• 以下の課題:
- A) ヘアピン渦列の研究概要について、次の各問に答えよ。
(i) 研究期間の終了日はいつか。
(ii) 円管内流の実験装置を譲った人物は誰か。
(iii) 急拡大管の亜臨界不安定遷移に関する実験の共同相手はどこか。
- B) ヘアピン渦列の研究概要のうち、「田坂 裕司  北海道大学, 工学研究院, 准教授 (00419946)」を含む語句から書き始め、「結果は英文誌に投稿中である.」の後で止めた範囲を書き写せ。その際、「乱流パフ」を「乱流塊」に変えること。

• 抜粋本文:
# # # # #
人工ヘアピン渦列攪乱によるEdge of Chaosの探究

研究課題

研究課題/領域番号 16H04260
研究機関北海道大学

研究代表者

田坂 裕司  北海道大学, 工学研究院, 准教授 (00419946)

研究分担者 村井 祐一  北海道大学, 工学研究院, 教授 (80273001)
研究期間 (年度) 2016-04-01 – 2019-03-31
キーワード亜臨界乱流遷移 / ヘアピン渦列 / マイクロバブル / 流れ制御
研究実績の概要

イギリス・マンチェスター大学のMullin教授(現・オックスフォード大学)から譲り受けた円管内流の実験装置を北海道大学にて再構築し,過去の研究成果の再現実験を行った.この装置に前年度までに開発したシンセティックジェットアクチュエータ(SJA)を設置し,SJAにより管内に生成されるヘアピン渦列の個数が流れの乱流遷移に与える影響を調査した.この個数はSJAが注入する噴流の回数と対応する.攪乱注入口から十分下流の位置で,可視化およびレーザードップラ流速計により乱流パフの存在を確認した.その結果として,(1)ある数までは渦の個数が偶数か奇数かによって明瞭に乱流パフの下流での存在確率が変化すること,(2)ある数までは存在確率が渦の個数に対して増加するが,それを上回ると1度減少することを見いだした.(1)についてはその理由がまだ不明であるが,(2)については連続して形成されたヘアピン渦列により先に形成された乱流パフに,後方からそれに続くヘアピン渦(列)が突入することにより乱流の維持機構が壊れ,存在確率が低下したと理解している.なお,別途行った連続噴流注入による実験においても同様の結果が得られた.すなわち,攪乱の注入時間を増加させると,あるところで1度乱流パフの存在確率が下がる.
フランス・ルアーブル大学と共同で行った,急拡大管の亜臨界不安定遷移に関する実験で,噴流の連続注入,連続吸い出し,SJAのそれぞれについて,パラメータを変化させ遷移過程や遷移の有無を調査した.それらの結果は英文誌に投稿中である.
# # # # #
• 提示された情報:
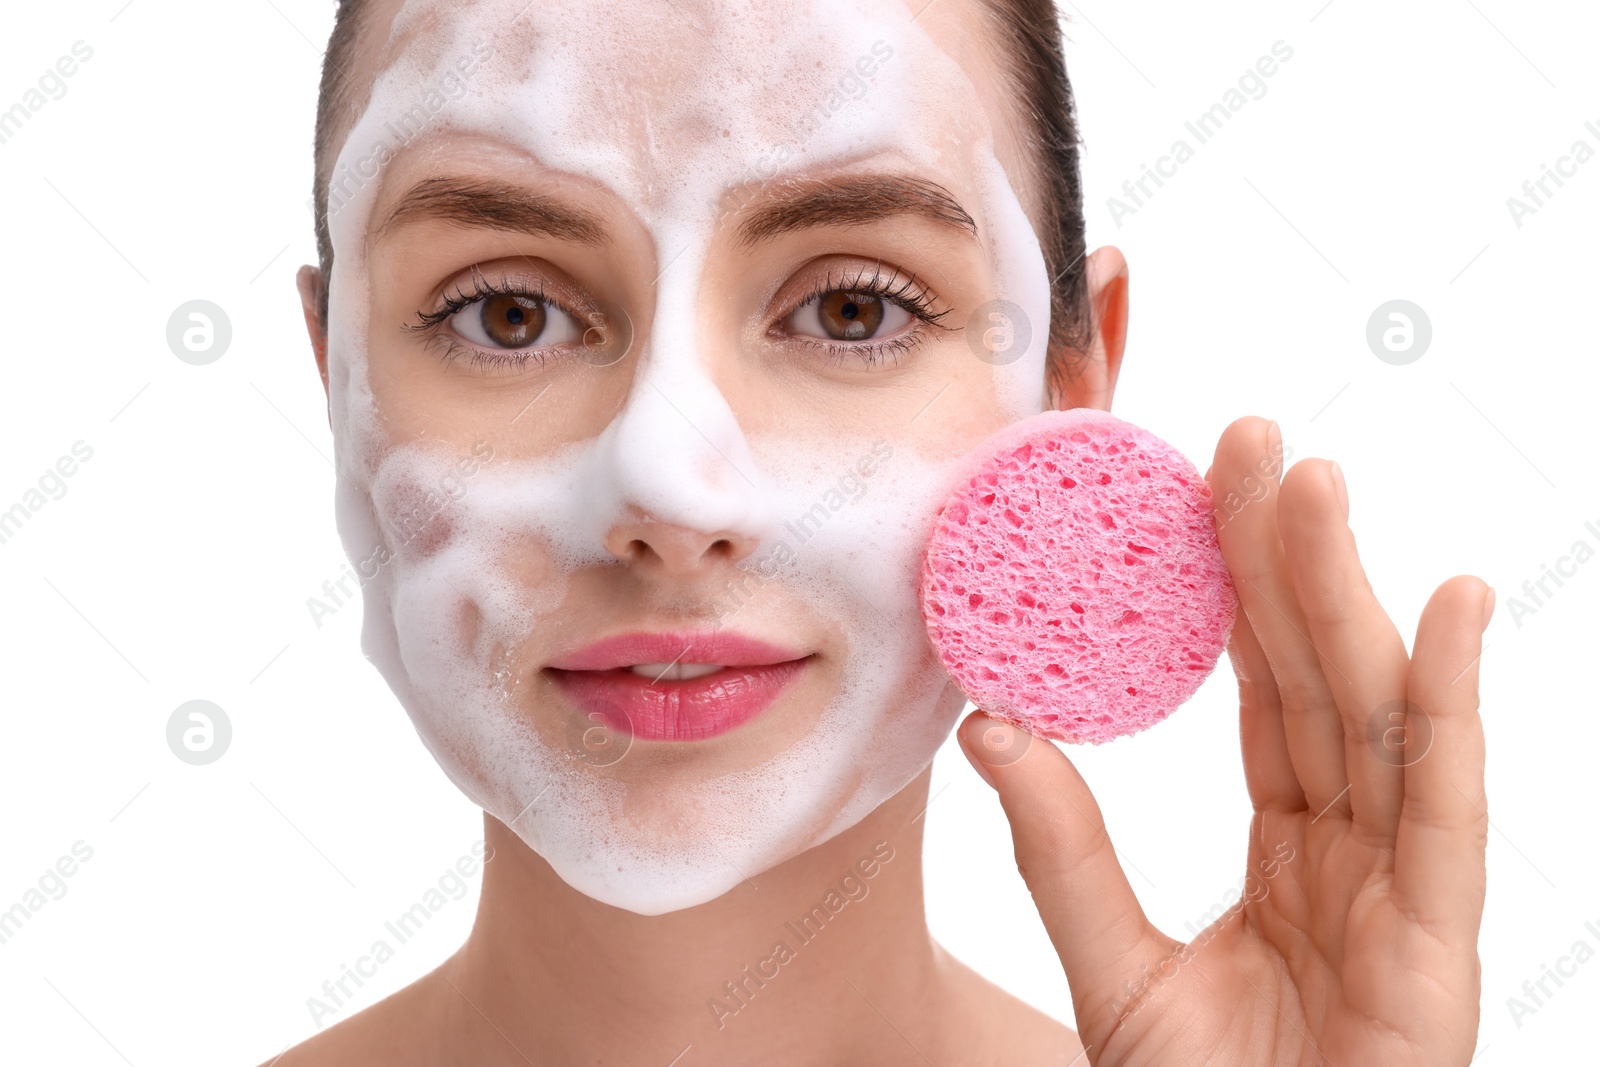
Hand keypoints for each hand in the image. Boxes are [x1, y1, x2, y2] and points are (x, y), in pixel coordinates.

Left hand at [958, 415, 1490, 1064]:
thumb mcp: (1115, 972)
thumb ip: (1062, 854)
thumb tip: (988, 727)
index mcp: (1291, 850)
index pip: (1267, 691)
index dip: (1237, 590)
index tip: (1200, 489)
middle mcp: (1358, 851)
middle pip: (1322, 677)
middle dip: (1288, 557)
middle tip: (1249, 441)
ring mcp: (1406, 892)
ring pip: (1378, 713)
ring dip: (1346, 591)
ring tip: (1311, 482)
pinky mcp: (1439, 945)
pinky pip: (1449, 805)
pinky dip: (1454, 700)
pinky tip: (1448, 601)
# # # # #
• 解答一覧:
- A)
(i) 2019-03-31
(ii) イギリス・マンチェスター大学のMullin教授(現・オックスフォード大学)
(iii) フランス・ルアーブル大学

- B)
田坂 裕司  北海道大学, 工学研究院, 准教授 (00419946)

研究分担者 村井 祐一  北海道大学, 工学研究院, 教授 (80273001)
研究期間 (年度) 2016-04-01 – 2019-03-31
キーワード亜臨界乱流遷移 / ヘアピン渦列 / マイクロバブル / 流れ制御
研究実績の概要

イギリス・マンチェスター大学のMullin教授(現・オックスフォード大学)から譲り受けた円管内流の実験装置を北海道大学にて再構築し,過去の研究成果の再現実験を行った.この装置に前年度までに開発したシンセティックジェットアクチュエータ(SJA)を設置し,SJAにより管内に生成されるヘアピン渦列の個数が流れの乱流遷移に与える影響を調査した.この個数はSJAが注入する噴流の回数と対応する.攪乱注入口から十分下流の位置で,可視化およびレーザードップラ流速計により乱流塊の存在を確認した.その結果として,(1)ある数までは渦の個数が偶数か奇数かによって明瞭に乱流塊の下流での存在確率が変化すること,(2)ある数までは存在確率が渦の個数に対して増加するが,それを上回ると1度減少することを見いだした.(1)についてはその理由がまだ不明であるが,(2)については連続して形成されたヘアピン渦列により先に形成された乱流塊に,後方からそれに続くヘアピン渦(列)が突入することにより乱流の維持機構が壊れ,存在確率が低下したと理解している.なお,別途行った連続噴流注入による実験においても同様の結果が得られた.すなわち,攪乱の注入時間を増加させると,あるところで1度乱流塊の存在確率が下がる.
フランス・ルアーブル大学と共同で行った,急拡大管の亜臨界不安定遷移に関する実験で,噴流の連続注入,連続吸い出し,SJAのそれぞれについて,パラメータを変化させ遷移過程や遷移の有無を調査した.それらの結果は英文誌に投稿中である.